Tratamento Cirúrgico do Adenocarcinoma de Cólon Descendente

SMS-SP - Secretaria Municipal de Saúde de São Paulo — Prova 2024

Enunciado

Um paciente de 55 anos de idade apresenta-se com dor abdominal crônica, sangramento retal e alteração no hábito intestinal, incluindo diarreia intercalada com constipação. Após a investigação, uma colonoscopia revelou uma lesão polipoide no cólon descendente, que foi biopsiada e confirmada como adenocarcinoma de cólon. A avaliação pré-operatória não demonstrou metástases a distância. Qual é o tratamento cirúrgico mais apropriado para esse paciente?

Alternativas

  1. A) Colectomia subtotal com ileostomia definitiva
  2. B) Colectomia total com anastomose coloanal
  3. C) Hemicolectomia direita com ileostomia
  4. D) Hemicolectomia esquerda com anastomose colorretal
  5. E) Ressecção local do tumor com margens amplas

Pérola Clínica

Tumor em cólon descendente → Hemicolectomia esquerda com ligadura da artéria mesentérica inferior e anastomose primária.

Resumo-Chave

O tratamento padrão para o câncer de cólon descendente não metastático é a hemicolectomia esquerda oncológica, que garante margens de segurança e linfadenectomia regional adequada.

Contexto Educacional

O adenocarcinoma de cólon é uma das neoplasias mais comuns e o tratamento cirúrgico permanece como o pilar curativo para doença localizada. A técnica baseia-se na ressecção em bloco do segmento intestinal acometido juntamente com seu respectivo mesocólon, onde se localizam os linfonodos de drenagem. No caso do cólon descendente, a vascularização depende da artéria mesentérica inferior. A preservação da arcada marginal de Riolan e da artéria cólica média (ramo da mesentérica superior) é crucial para garantir a viabilidade da anastomose entre o cólon transverso e o reto superior. O avanço da cirurgia minimamente invasiva (laparoscópica e robótica) tem proporcionado recuperação mais rápida com resultados oncológicos equivalentes à via aberta.

Perguntas Frequentes

Quais os limites da ressecção na hemicolectomia esquerda?

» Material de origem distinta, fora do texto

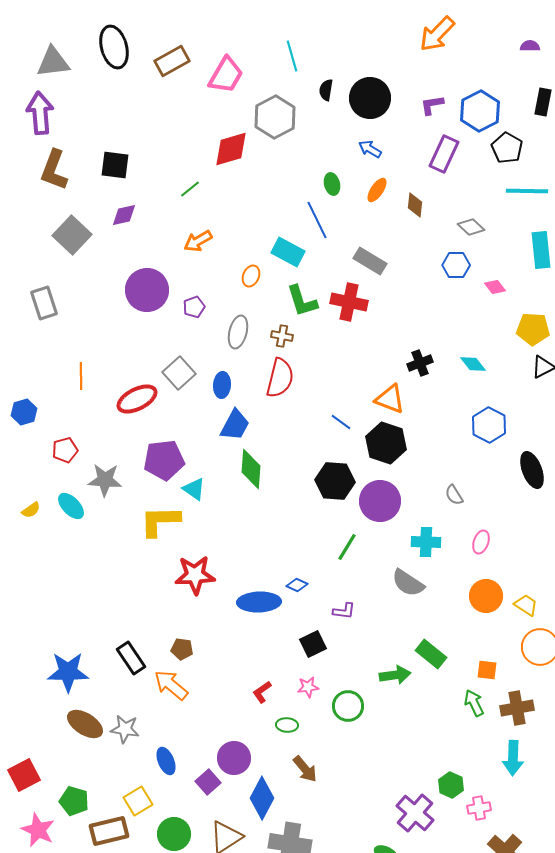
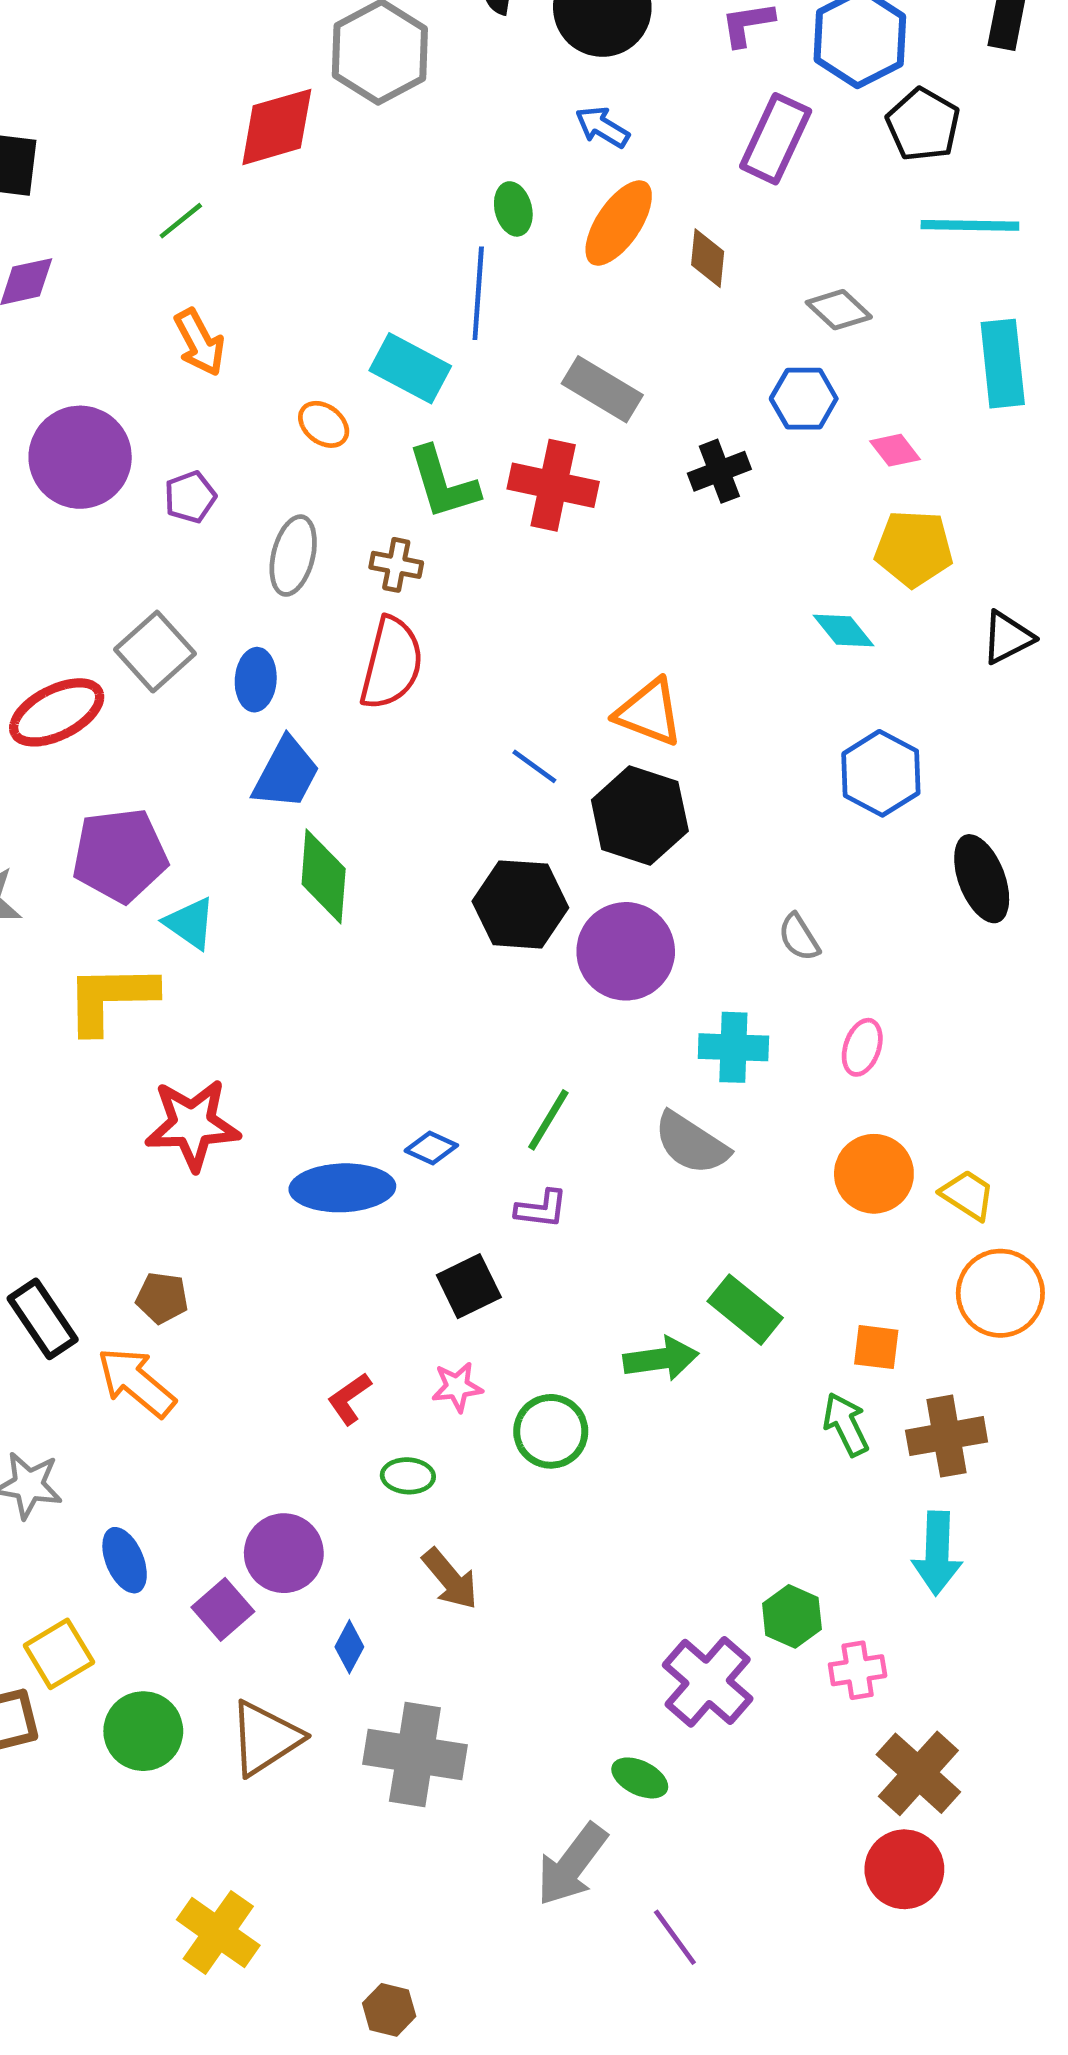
orange ellipse: (377, 190) -> (619, 223), size x1.5
blue line: (317, 220) -> (478, 293), turned 30
orange arrow: (198, 241) -> (199, 342), turned -88
orange ellipse: (251, 276) -> (324, 424), turned -75
yellow pentagon: (533, 329) -> (914, 549), moved
black cross: (420, 363) -> (719, 471), moved
green line: (347, 547) -> (548, 1120), moved
blue diamond: (262, 798) -> (349, 1647), size x0.5

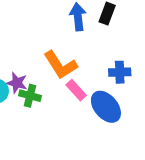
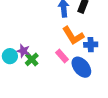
orange L-shape: (60, 65) -> (73, 36), moved
green cross: (30, 96) -> (32, 59), turned 32

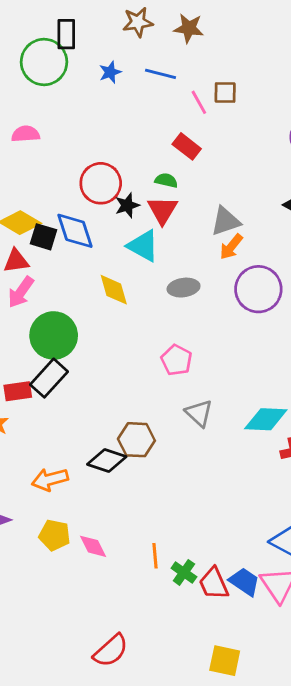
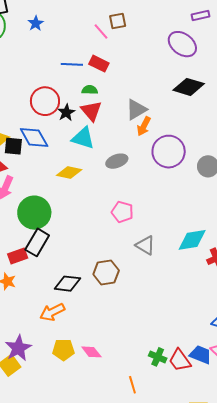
blue line: (160, 74) -> (72, 64), moved
yellow diamond: (114, 290) -> (69, 172), turned -50
black diamond: (107, 461) -> (67, 284), moved
orange line: (155, 556) -> (132, 385), moved

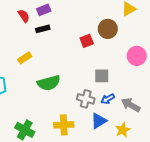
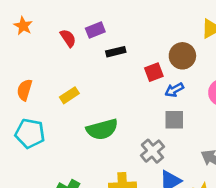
black rectangle: (43, 29) -> (116, 52), moved
gray cross: (86, 99) -> (152, 151), turned 36
blue arrow: (108, 99) -> (174, 90), moved

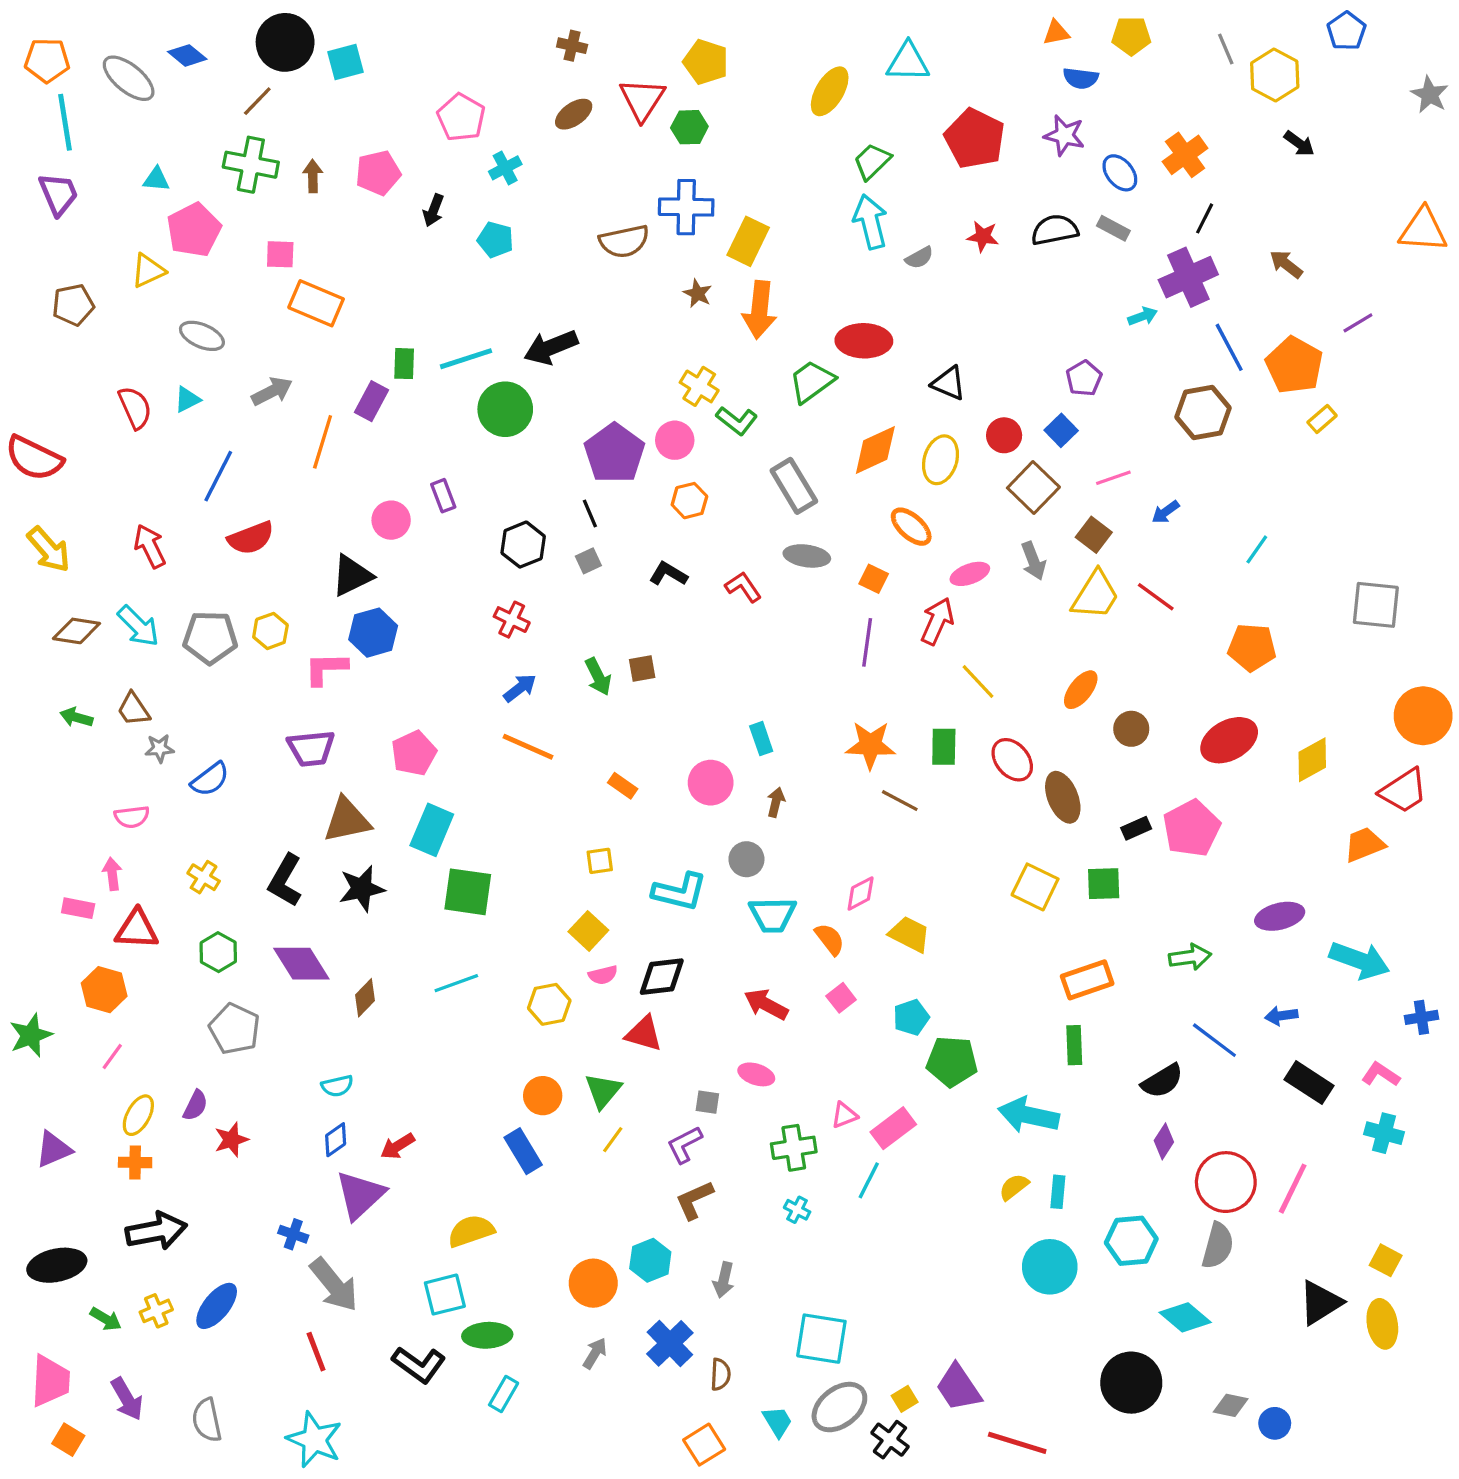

A hemicolectomia esquerda oncológica envolve a ressecção do terço distal do cólon transverso, flexura esplênica, cólon descendente e cólon sigmoide, com a ligadura da artéria mesentérica inferior na sua origem na aorta.

Quantos linfonodos devem ser analisados na peça cirúrgica?

Para um estadiamento oncológico adequado e garantia de radicalidade, as diretrizes internacionais recomendam a análise de, no mínimo, 12 linfonodos na peça cirúrgica da colectomia.

Quando a anastomose primária é contraindicada?

A anastomose primária pode ser evitada em situações de instabilidade hemodinâmica grave, peritonite fecal generalizada, desnutrição extrema ou obstrução intestinal aguda com cólon muito dilatado e friável, optando-se pela cirurgia de Hartmann.